It’s not too much to say that the movement of peoples across borders has been a pressing political concern recently, both in the United States, Europe, and elsewhere. That conversation is so prevalent now that it’s easy to think of this conversation as inevitable, immutable. The idea of the “nation” is one that’s bounded – it begins and it ends. We recognize that the limits/ borders of the nation might shift over time but out there somewhere is a line that separates “us” from “them.” And how people draw those borders effects how we even define “us” and “them” – how, or even if, “they” can become “us.”
But it hasn’t always been that way. In fact, throughout the period known as the European Middle Ages, there were no borders at all.
Most often when we picture the Middle Ages in our head, a map like the one above comes to mind. It looks like maps we draw of our own world – differently-shaded areas showing different political entities, with nice, solid black lines showing where one thing ended and another began. But the reality of the past was much messier.

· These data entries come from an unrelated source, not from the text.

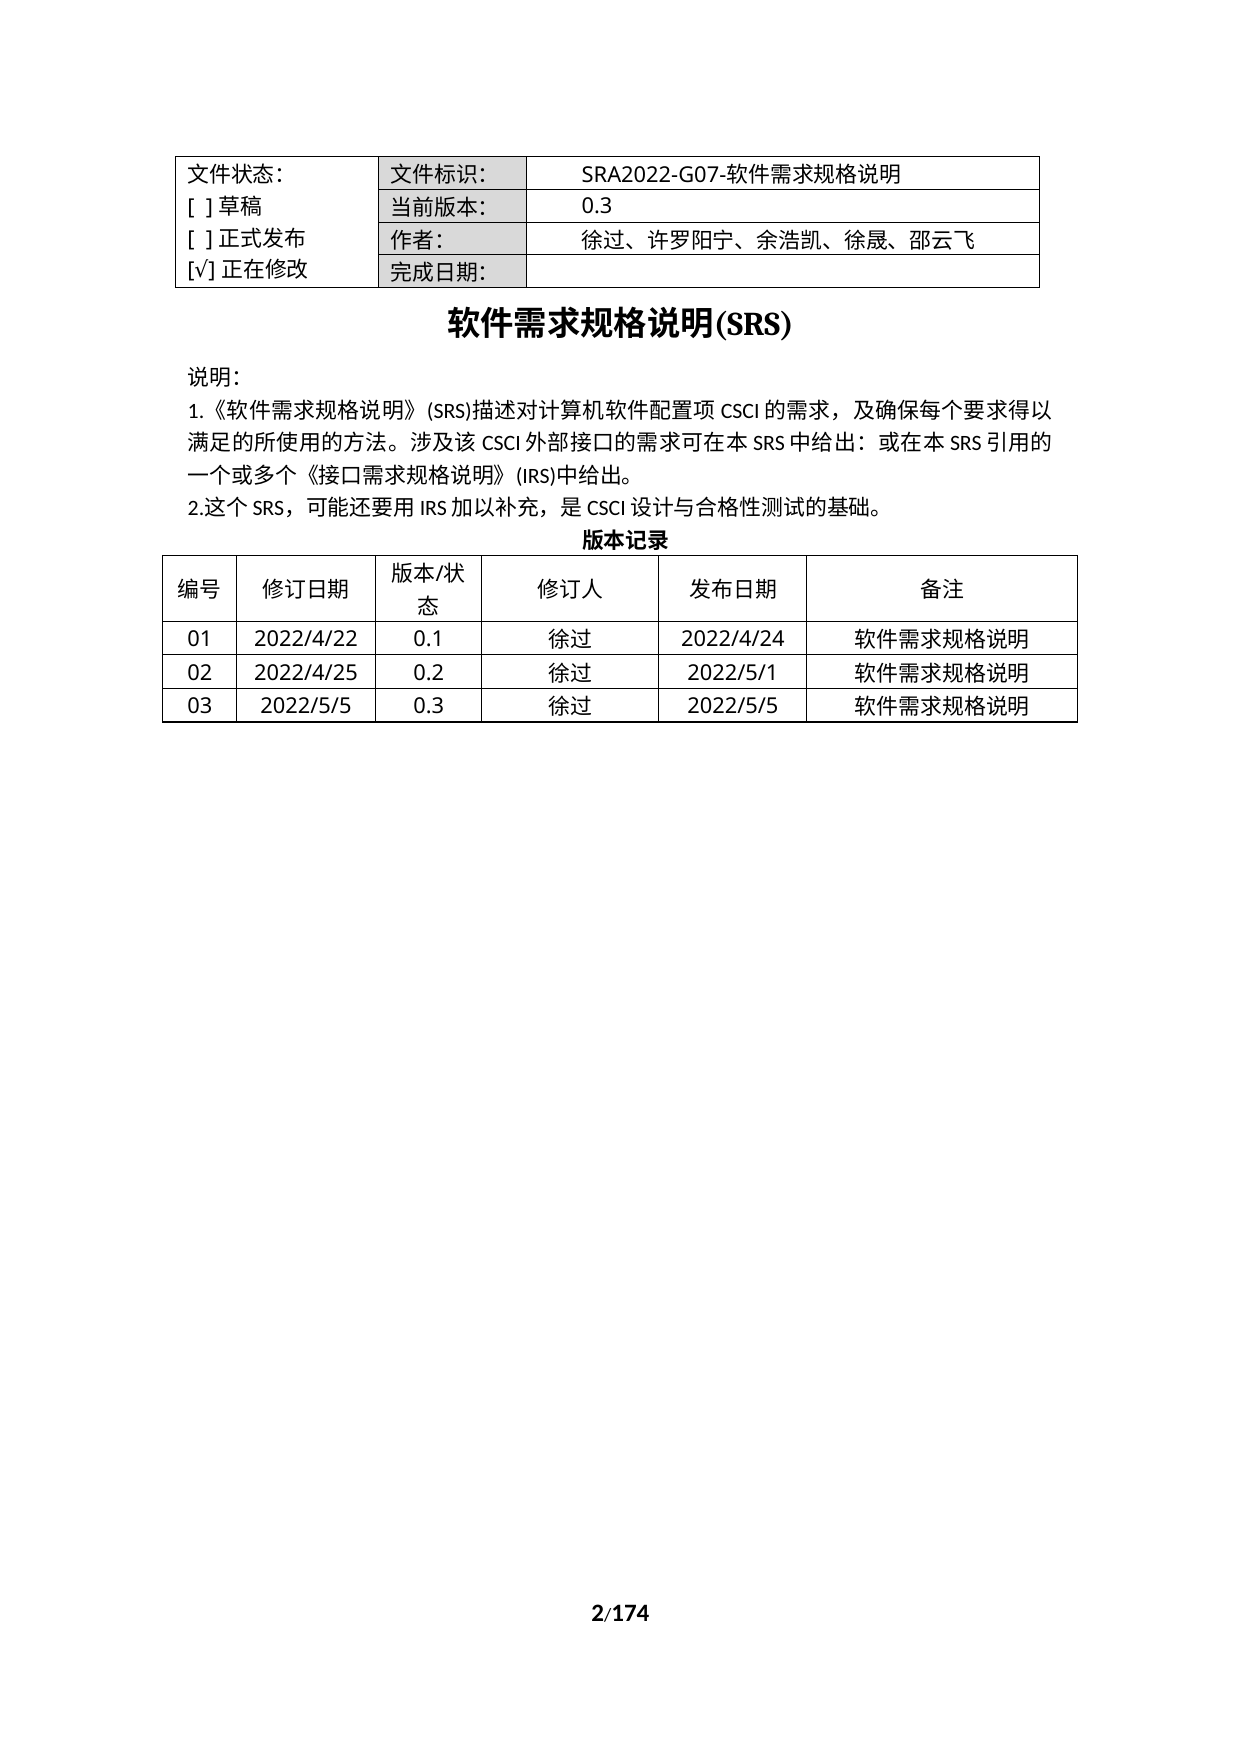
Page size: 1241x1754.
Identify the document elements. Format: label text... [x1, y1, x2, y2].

table_cell 徐过 [482, 655, 658, 688]
table_cell 2022/4/25 [237, 655, 375, 688]
table_cell 2022/4/22 [237, 622, 375, 654]
table_header 修订人 [482, 556, 658, 621]
table_cell [527, 255, 1039, 287]
table_cell 0.3 [527, 190, 1039, 222]
table_cell 软件需求规格说明 [807, 689, 1077, 721]
table_cell 作者： [379, 223, 526, 254]
table_cell 2022/5/5 [659, 689, 806, 721]
table_cell 完成日期： [379, 255, 526, 287]
table_header 发布日期 [659, 556, 806, 621]
table_header 文件标识： [379, 157, 526, 189]
table_header 版本/状态 [376, 556, 481, 621]
table_cell 当前版本： [379, 190, 526, 222]
text 版本记录 [187, 522, 1053, 555]
table_cell 2022/4/24 [659, 622, 806, 654]
table_header 编号 [163, 556, 236, 621]
table_header 文件状态： [ ] 草稿 [ ] 正式发布 [√] 正在修改 [176, 157, 378, 287]
table_cell 02 [163, 655, 236, 688]
table_cell 徐过 [482, 622, 658, 654]
table_cell 03 [163, 689, 236, 721]
table_cell 2022/5/5 [237, 689, 375, 721]
table_cell 0.2 [376, 655, 481, 688]
table_header SRA2022-G07-软件需求规格说明 [527, 157, 1039, 189]
table_cell 徐过 [482, 689, 658, 721]
table_header 修订日期 [237, 556, 375, 621]
text 2.这个SRS，可能还要用IRS加以补充，是CSCI设计与合格性测试的基础。 [187, 490, 1053, 522]
title 软件需求规格说明(SRS) [187, 158, 1053, 353]
table_cell 01 [163, 622, 236, 654]
table_cell 0.3 [376, 689, 481, 721]
table_cell 0.1 [376, 622, 481, 654]
text 说明： [187, 360, 1053, 392]
table_cell 徐过、许罗阳宁、余浩凯、徐晟、邵云飞 [527, 223, 1039, 254]
table_cell 软件需求规格说明 [807, 622, 1077, 654]
table_cell 2022/5/1 [659, 655, 806, 688]
table_header 备注 [807, 556, 1077, 621]
table_cell 软件需求规格说明 [807, 655, 1077, 688]
text 1.《软件需求规格说明》(SRS)描述对计算机软件配置项CSCI的需求，及确保每个要求得以满足的所使用的方法。涉及该CSCI外部接口的需求可在本SRS中给出：或在本SRS引用的一个或多个《接口需求规格说明》(IRS)中给出。 [187, 392, 1053, 490]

People traveled constantly throughout the Middle Ages. Their mental world was large and was always more than just their locality. Merchants, such as the Jewish author Benjamin of Tudela, carried goods throughout the Mediterranean. Pilgrims, such as the Iberian Muslim Ibn Jubayr and the Frankish Christian Bernard the Monk, traveled thousands of miles back and forth between Islamic and Christian lands. Monks became refugees from Viking attacks, sometimes permanently settling in new locations for centuries.
Even on a more local level, it was not terribly uncommon for commoners throughout Europe to travel dozens of miles to visit churches thought to perform healing miracles or to celebrate feasts in honor of favored saints. To accommodate these travelers, elaborate systems of hospitality developed (held over, in some ways, from the ancient world) to welcome new arrivals and shepherd them safely on their way to their final destination.
None of this, of course, means that these travelers weren’t moving between things. They certainly understood that. It’s just that those “things” travelers moved between were temporary, sometimes even ephemeral, and often simply didn’t seem to matter a whole lot.
Communities throughout pre-modern Europe were predominantly defined by people, not geography. The Latin word imperium, for example, is often translated as “empire” but it’s more accurate to say it means “authority” or “power.” In other words, “empire” in the Middle Ages was simply the people over whom the emperor exerted power. That power (at least in theory) moved with the people into different geographic spaces and lasted until those subjects attached themselves to another person in power.
This wasn’t required, and sometimes it wasn’t possible. Pilgrims could go and come back, still being a Frank or a Lombard or a Saxon. Italian cities such as Venice set up trading quarters in foreign cities that were effectively governed by their own laws. Religious identity (Christian, heretic, Jew, or Muslim) often trumped any other and determined who was in charge of who.
But others moved, stayed, and became something else, adding a new identity to their old one, becoming someone different. A 7th-century warrior from the Mediterranean could move to northern Europe and become one of the Alemanni, for example.
And this is maybe the most interesting part of all this – the one that defies many of our expectations about the Middle Ages. It isn’t that people moved but rather how often those people were welcomed. What might be the most interesting thing about all this is how imaginary those black lines on our maps actually were.